Data extract:
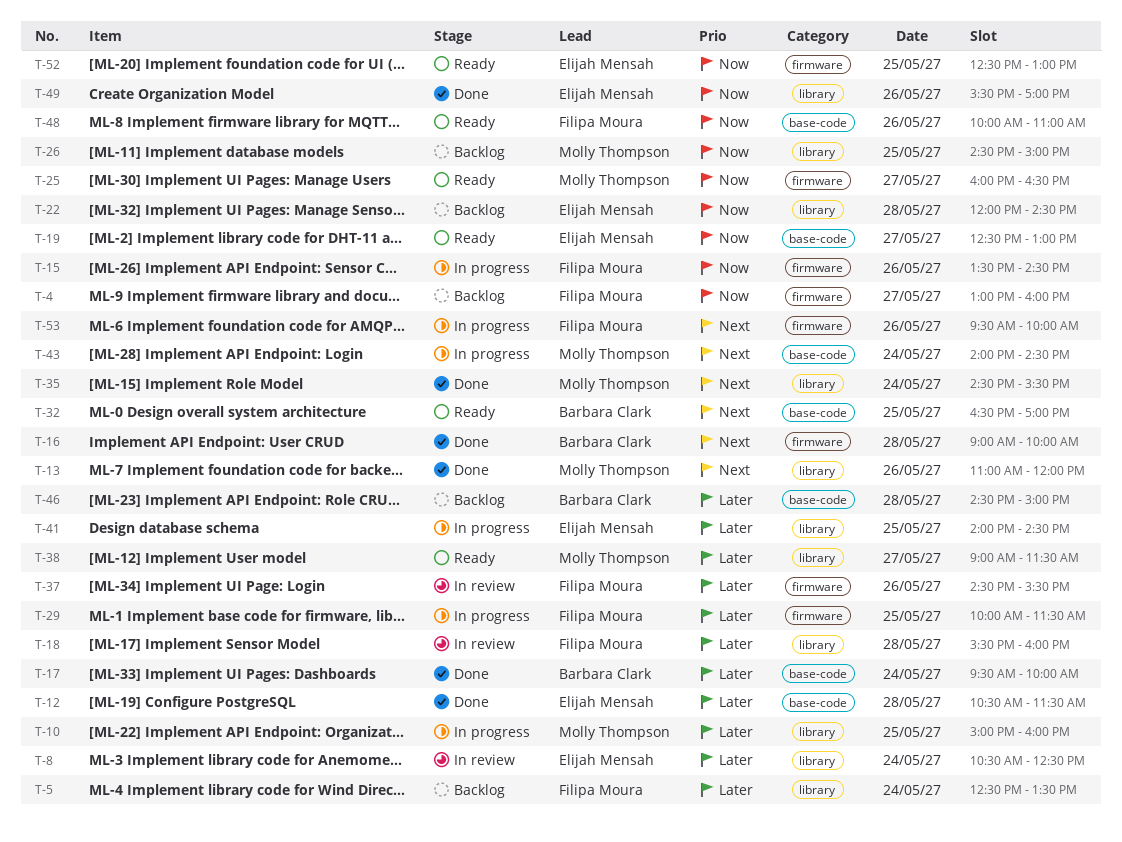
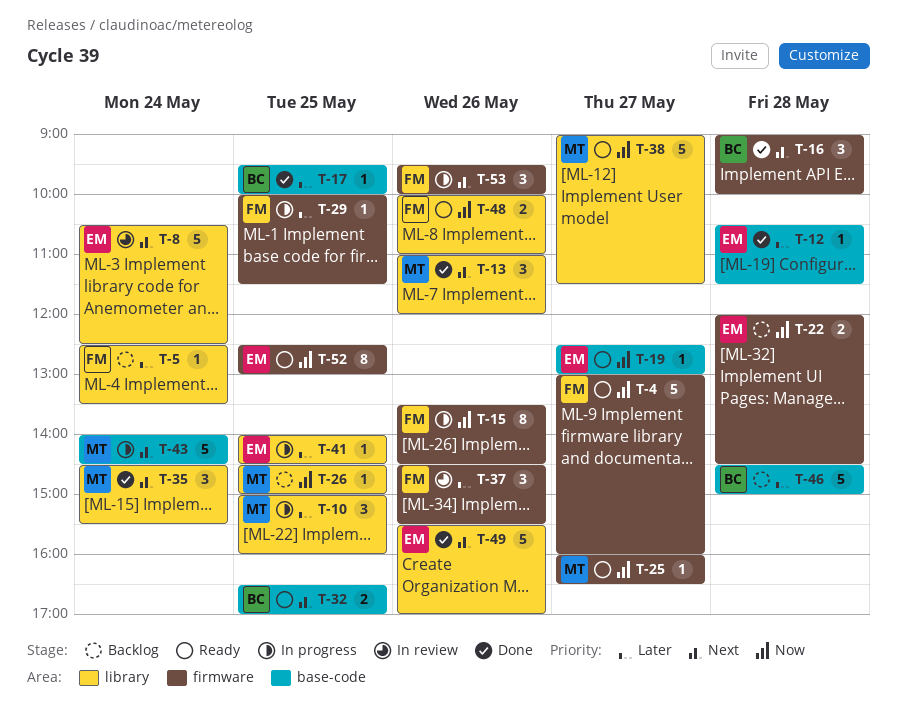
T-4, status: Backlog -> Ready
T-8, priority: Later -> Next
T-17, day: May 24 -> May 25
T-18: present -> none
T-22, label: library -> firmware
T-38, priority: Later -> Now
T-48, label: base-code -> library
T-49, priority: Now -> Next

What you have to do:
The lines to return run from the one containing "T-48, label: base-code -> library" through the last line of the material above. Please reproduce them exactly.

Answer section:
T-48, label: base-code -> library
T-49, priority: Now -> Next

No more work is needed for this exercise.